* [WORK ORDER]
The entries below need to be transcribed exactly, without their images.

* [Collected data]
=== Section Start ===

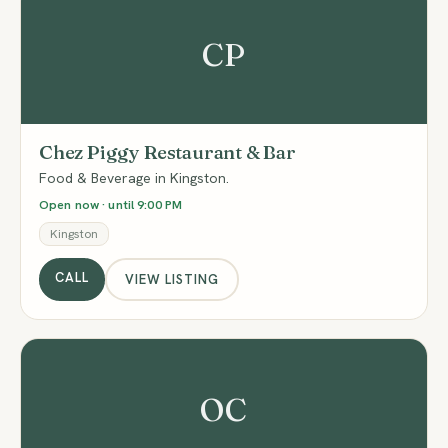
CP
Chez Piggy Restaurant & Bar
Food & Beverage in Kingston.
Open now · until 9:00 PM
Kingston
CALL
VIEW LISTING
OC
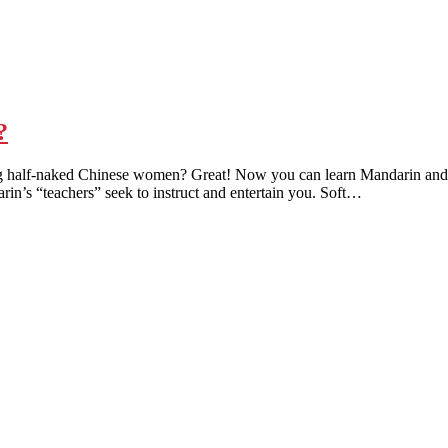
?
 half-naked Chinese women? Great! Now you can learn Mandarin and be t
rin’s “teachers” seek to instruct and entertain you. Soft…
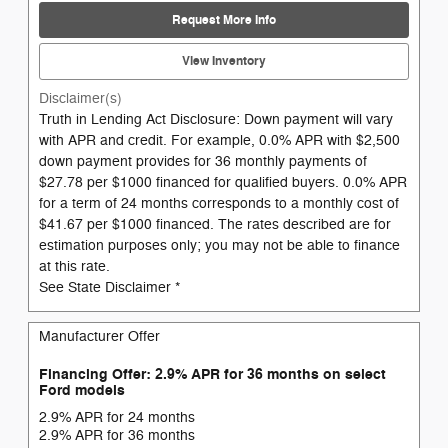
Request More Info
View Inventory
Disclaimer(s)
Truth in Lending Act Disclosure: Down payment will vary
with APR and credit. For example, 0.0% APR with $2,500
down payment provides for 36 monthly payments of
$27.78 per $1000 financed for qualified buyers. 0.0% APR
for a term of 24 months corresponds to a monthly cost of
$41.67 per $1000 financed. The rates described are for
estimation purposes only; you may not be able to finance
at this rate.
See State Disclaimer *
Manufacturer Offer
Financing Offer: 2.9% APR for 36 months on select
Ford models
2.9% APR for 24 months
2.9% APR for 36 months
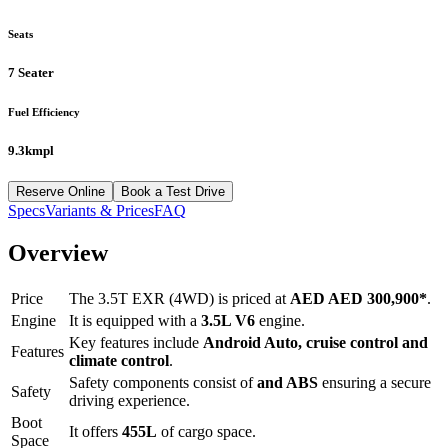
Seats
7 Seater
Fuel Efficiency
9.3kmpl
Reserve Online
Book a Test Drive
Specs
Variants & Prices
FAQ
Overview
Price
The
3.5T EXR (4WD)
is priced at
AED
AED 300,900
*
.
Engine
It is equipped with a
3.5L V6
engine.
Key features include
Android Auto
,
cruise control
and
Features
climate control
.
Safety components consist of
and ABS
ensuring a secure
Safety
driving experience.
Boot
It offers
455
L
of cargo space.
Space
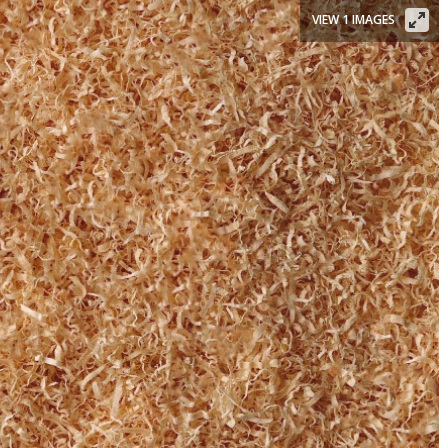
VIEW 1 IMAGES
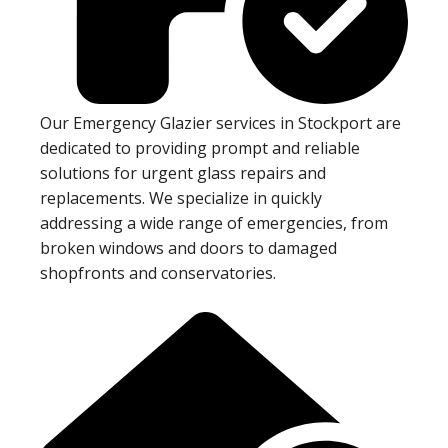
Our Emergency Glazier services in Stockport are
dedicated to providing prompt and reliable
solutions for urgent glass repairs and
replacements. We specialize in quickly
addressing a wide range of emergencies, from
broken windows and doors to damaged
shopfronts and conservatories.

=== Section End ===

* [ANSWER BOX]
CP
Chez Piggy Restaurant & Bar
Food & Beverage in Kingston.
Open now · until 9:00 PM
Kingston
CALL
VIEW LISTING
OC
?
 half-naked Chinese women? Great! Now you can learn Mandarin and be t
rin’s “teachers” seek to instruct and entertain you. Soft…
Request More Info
View Inventory
Disclaimer(s)
Truth in Lending Act Disclosure: Down payment will vary
with APR and credit. For example, 0.0% APR with $2,500
down payment provides for 36 monthly payments of
$27.78 per $1000 financed for qualified buyers. 0.0% APR
for a term of 24 months corresponds to a monthly cost of
$41.67 per $1000 financed. The rates described are for
estimation purposes only; you may not be able to finance
at this rate.
See State Disclaimer *
Manufacturer Offer
Financing Offer: 2.9% APR for 36 months on select
Ford models
2.9% APR for 24 months
2.9% APR for 36 months
Seats
7 Seater
Fuel Efficiency
9.3kmpl
Reserve Online
Book a Test Drive
Specs
Variants & Prices
FAQ
Overview
Price
The
3.5T EXR (4WD)
is priced at
AED
AED 300,900
*
.
Engine
It is equipped with a
3.5L V6
engine.
Key features include
Android Auto
,
cruise control
and
Features
climate control
.
Safety components consist of
and ABS
ensuring a secure
Safety
driving experience.
Boot
It offers
455
L
of cargo space.
Space
VIEW 1 IMAGES
Our Emergency Glazier services in Stockport are
dedicated to providing prompt and reliable
solutions for urgent glass repairs and
replacements. We specialize in quickly
addressing a wide range of emergencies, from
broken windows and doors to damaged
shopfronts and conservatories.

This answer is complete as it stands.